(Extrait du texte)
____
Crimée : un prêtre gréco-catholique brièvement enlevé
A la veille du referendum en Crimée, l'aumônier militaire de la péninsule séparatiste
ukrainienne, le curé gréco-catholique de la paroisse de la Dormition de la Vierge
à Sébastopol, a été enlevé pendant quelques heures avant d’être libéré, annonce ce
soir le chef de la police locale.
C'est Risu, le service d’information religieuse
de l’Ukraine, qui a été le premier a donné la nouvelle : le père Mykola Kvich a été
enlevé ce samedi dans son Eglise par des hommes armés membres des milices pro-russes
qui occupent la Crimée. Sur les ondes de Radio Vatican, Mgr Borys Gudziak l’exarque
pour les Ukrainiens gréco-catholiques, l’a confirmé et signifié sa « grande préoccupation
».
Son domicile perquisitionné
Son portable sonnait mais dans
le vide. Le prêtre a été conduit en voiture « contre sa volonté » dans un lieu inconnu.
Il y a été détenu « brièvement », pendant que la police perquisitionnait son domicile.
Selon l’AFP, elle y aurait retrouvé des gilets pare-balles. Ce soir, c'est la police
qui annonce avoir libéré le père Mykola Kvich .
Selon le père Iavorski, le
responsable gréco-catholique de l'aumônerie des forces armées et de la police en Ukraine,
le fait que le père Kvich soit aumonier militaire peut être une raison de son enlèvement.
____
(À faire)
**A.** Recopiez le passage de l'article sur l'enlèvement du prêtre en Crimée, de "Il y a été détenu" à "Mykola Kvich .".
**B.** D'après l'AFP citée dans l'article sur l'enlèvement du prêtre en Crimée, qu'est-ce que la police aurait retrouvé au domicile du père Mykola Kvich ?

(Données brutes)
____
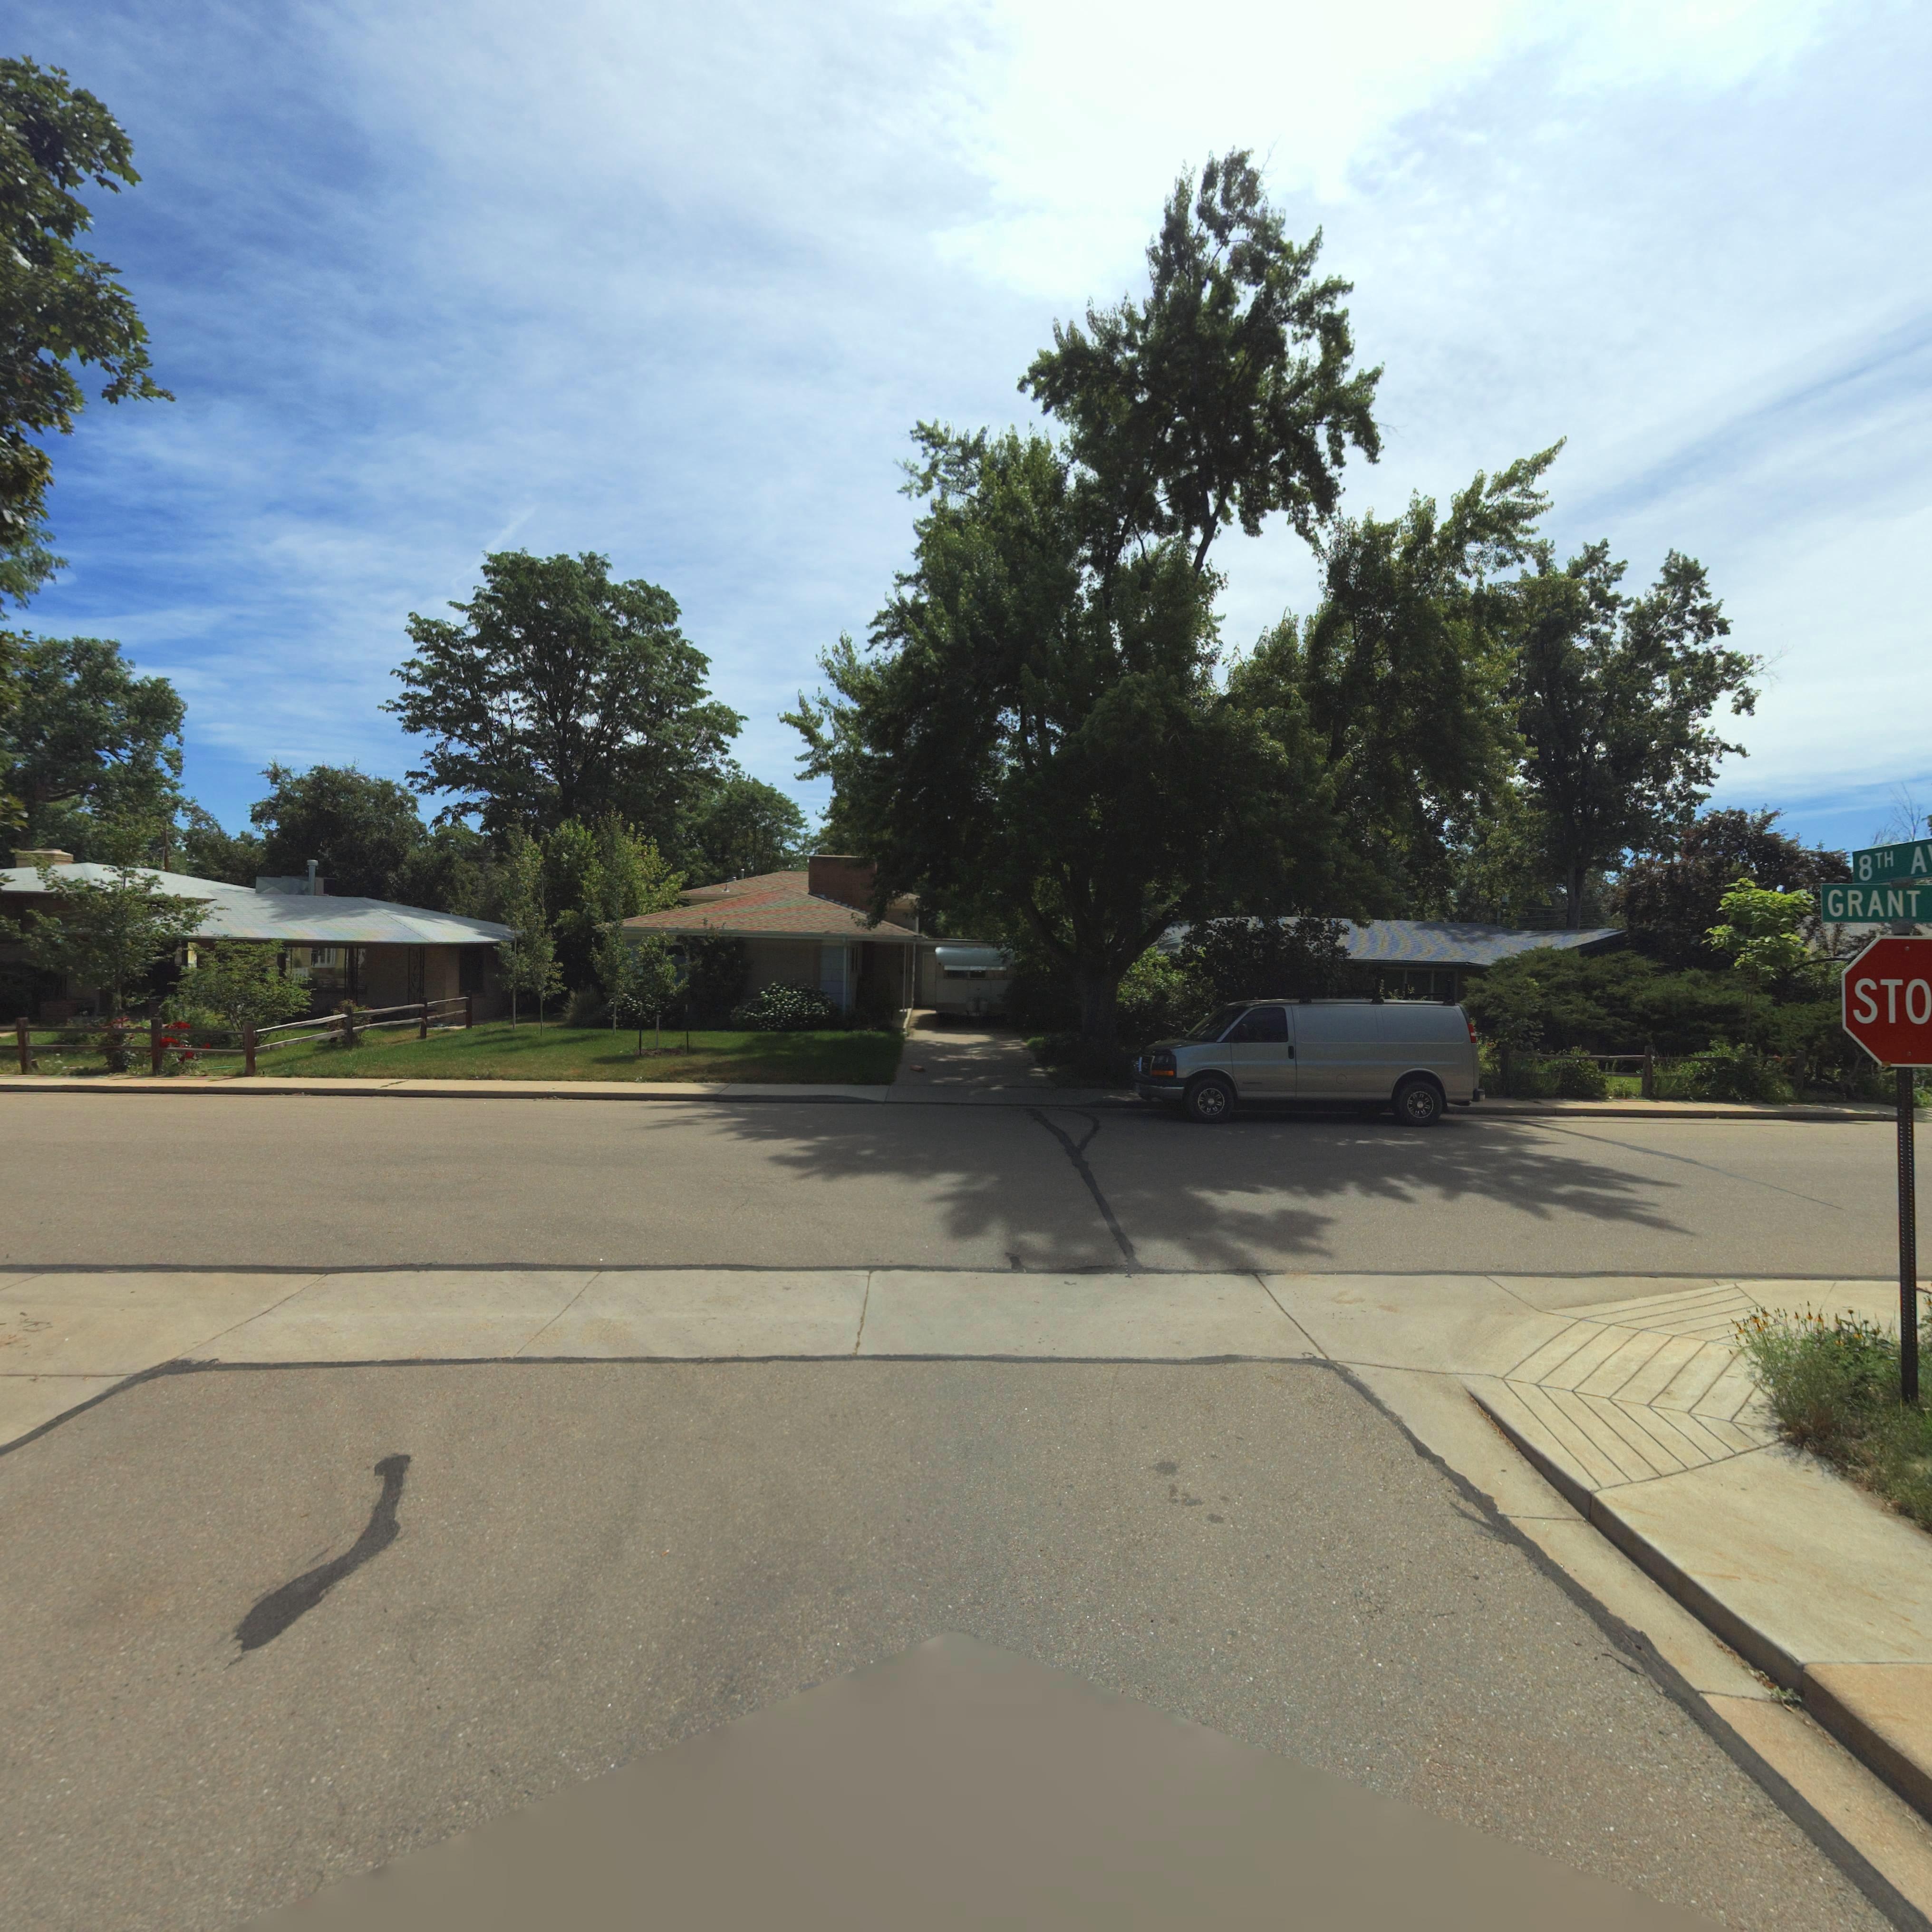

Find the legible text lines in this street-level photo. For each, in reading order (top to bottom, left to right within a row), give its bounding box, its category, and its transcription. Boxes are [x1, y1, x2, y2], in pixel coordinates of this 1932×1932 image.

[1856, 844, 1929, 882] StreetName: 8TH A
[1825, 889, 1922, 918] StreetName: GRANT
____
(Réponses données)
**A.**
Il y a été détenu « brièvement », pendant que la police perquisitionnait son domicile.
Selon l’AFP, elle y aurait retrouvé des gilets pare-balles. Ce soir, c'est la police
qui annonce avoir libéré le père Mykola Kvich .

**B.** Des gilets pare-balles.